なぜ間もなくお迎えが来る人に時間とエネルギーを注ぐのですか?

ぐさりと刺されるような問いですが、これは先日行われた「日本死の臨床研究会」のシンポジウムのテーマでした。
もともとはあるジャーナリストがマザー・テレサに向けて発した質問だったそうです。

この問いには正解はなく、考えるプロセスが大事。これから医療の道に進む学生さんに、緩和ケアについて説明する気持ちで、皆さんも考えてくださいと司会の小澤竹俊先生(めぐみ在宅クリニック)が言われました。

私は長いこと急性期医療の場にいたので、救急車で運ばれてくる患者さんの治療や処置が優先されることが当たり前、スピードと効率、もれなくなされるべきことができていることが成果だと捉えられていました。そして治療ができない状態というのは医療における敗北というようなニュアンスが、なんとなくですがありました。
自分がスタッフだったときも、患者さんの最期の時にじっくり関わりたいという気持もありましたが、頭の中は次にすることで一杯であって、常に時間に追われっぱなしで、心からその場に向き合えずにいました。
中堅の看護師が退職する時、「もっとじっくり患者さんに関わりたい」という風に言われる背景には、こういう困難感も含まれていたのだと思います。

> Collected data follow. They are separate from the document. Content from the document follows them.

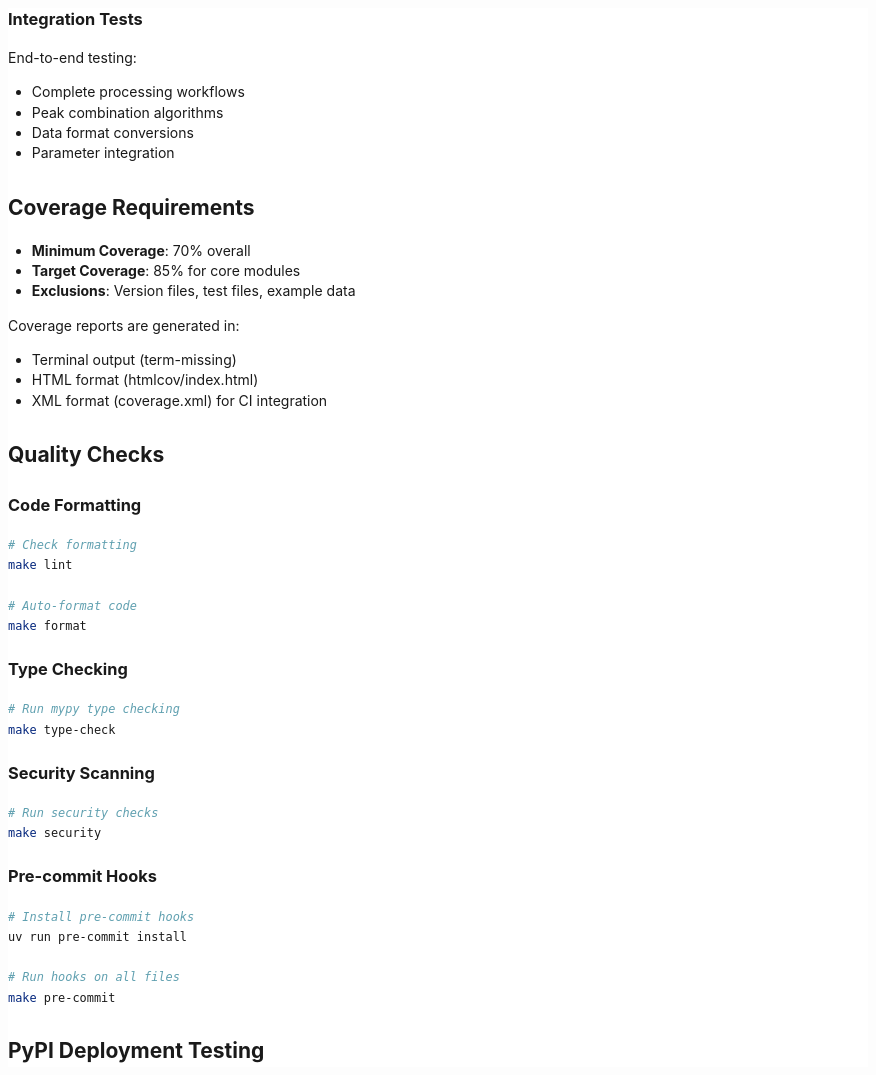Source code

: ### Integration Tests
End-to-end testing:
- Complete processing workflows
- Peak combination algorithms
- Data format conversions
- Parameter integration

## Coverage Requirements

- **Minimum Coverage**: 70% overall
- **Target Coverage**: 85% for core modules
- **Exclusions**: Version files, test files, example data

Coverage reports are generated in:
- Terminal output (term-missing)
- HTML format (htmlcov/index.html)
- XML format (coverage.xml) for CI integration

## Quality Checks

### Code Formatting
```bash
# Check formatting
make lint

# Auto-format code
make format
```

### Type Checking
```bash
# Run mypy type checking
make type-check
```

### Security Scanning
```bash
# Run security checks
make security
```

### Pre-commit Hooks
```bash
# Install pre-commit hooks
uv run pre-commit install

# Run hooks on all files
make pre-commit
```

## PyPI Deployment Testing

ですから、私は昨年この病院に来て緩和ケアの実際をこの目で見た時に、これは「じっくり関わりたい」看護師たちが、心からやりたいと思っている仕事ではないか?と思いました。
患者さんの傍らに座り、辛い場所に手を当てる。
五感を働かせて患者さんを知ろうとし、その方が望み、喜んでくれるような援助をする、ということを。
本来それが当たり前のケア、なんですけどね。

シンポジストの市橋亮一先生(総合在宅クリニック)は、現代医療の背景を「トリアージ主義・延命主義」と述べ、「生産性」や「治る人は治す」ということが重視される中では、残り時間の少ない、治らない病気の人に対して「やることがない」という風に考えられてしまっているのだろうと述べられました。

しかし人生で体験する苦痛がその時期に集約され、そこを支える資源が少なく、限られた時間だからこそ、幸せと思える人生を生き切ることを支える私たちの仕事は、無限にあるのだとおっしゃり、私は大きくうなづいたのです。

全ての人が100%死を体験します。
がんであっても、がんでなくても。
最期を選ぶことは叶わないけれども必ず死が訪れる。
自分の想いを伝えられて、少なからず死や死後の準備ができると考えれば、がんで逝きたいと私は思う。

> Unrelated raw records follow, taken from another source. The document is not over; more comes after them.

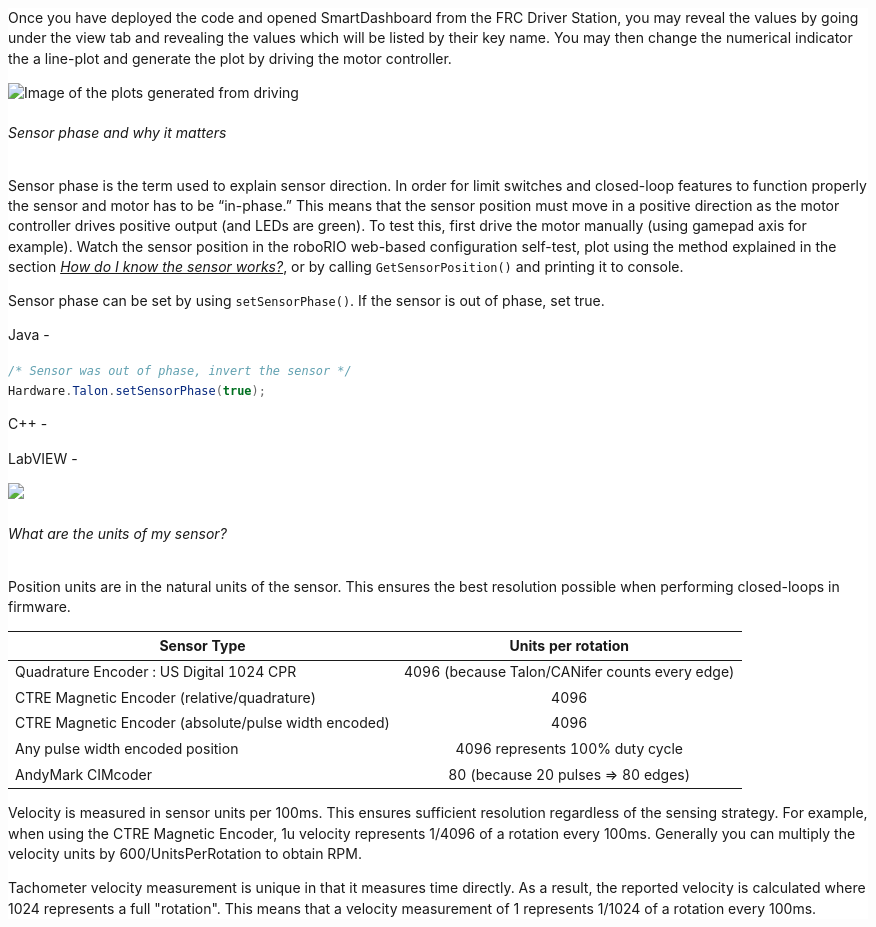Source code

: Once you have deployed the code and opened SmartDashboard from the FRC Driver Station, you may reveal the values by going under the view tab and revealing the values which will be listed by their key name. You may then change the numerical indicator the a line-plot and generate the plot by driving the motor controller.

![Image of the plots generated from driving](images/Java-SensorCheck.png)

###### Sensor phase and why it matters
Sensor phase is the term used to explain sensor direction. In order for limit switches and closed-loop features to function properly the sensor and motor has to be “in-phase.” This means that the sensor position must move in a positive direction as the motor controller drives positive output (and LEDs are green). To test this, first drive the motor manually (using
gamepad axis for example). Watch the sensor position in the roboRIO web-based configuration self-test, plot using the method explained in the section [*How do I know the sensor works?*](#how-do-i-know-the-sensor-works), or by calling `GetSensorPosition()` and printing it to console.

Sensor phase can be set by using `setSensorPhase()`. If the sensor is out of phase, set true.

Java -
```Java
/* Sensor was out of phase, invert the sensor */
Hardware.Talon.setSensorPhase(true);
```

C++ -

LabVIEW -

![](images/LV-sensorPhase.png)

###### What are the units of my sensor?
Position units are in the natural units of the sensor.  This ensures the best resolution possible when performing closed-loops in firmware.  

| Sensor Type       | Units per rotation|
| ------------- |:-------------:|
| Quadrature Encoder : US Digital 1024 CPR| 4096 (because Talon/CANifer counts every edge)
| CTRE Magnetic Encoder (relative/quadrature)  | 4096 |
| CTRE Magnetic Encoder (absolute/pulse width encoded) | 4096 |
| Any pulse width encoded position | 4096 represents 100% duty cycle |
| AndyMark CIMcoder| 80 (because 20 pulses => 80 edges)

Velocity is measured in sensor units per 100ms.  This ensures sufficient resolution regardless of the sensing strategy.
For example, when using the CTRE Magnetic Encoder, 1u velocity represents 1/4096 of a rotation every 100ms.
Generally you can multiply the velocity units by 600/UnitsPerRotation to obtain RPM.

Tachometer velocity measurement is unique in that it measures time directly.  As a result, the reported velocity is calculated where 1024 represents a full "rotation".  This means that a velocity measurement of 1 represents 1/1024 of a rotation every 100ms.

人生の最終段階は人と人の暖かいつながりの中で、愛と感謝に満ちて、「いい人生だった」と感じてもらえるひと時にしたいと思います。
そういう時間を支えるのが私たちの仕事だし、ひとりとして同じ人生はないし、だからこそこの仕事は魅力的なんだろうとも思います。

今日もこのブログに来ていただきありがとうございます。
安心してゆだねられる、あたたかいHOMEでありたい。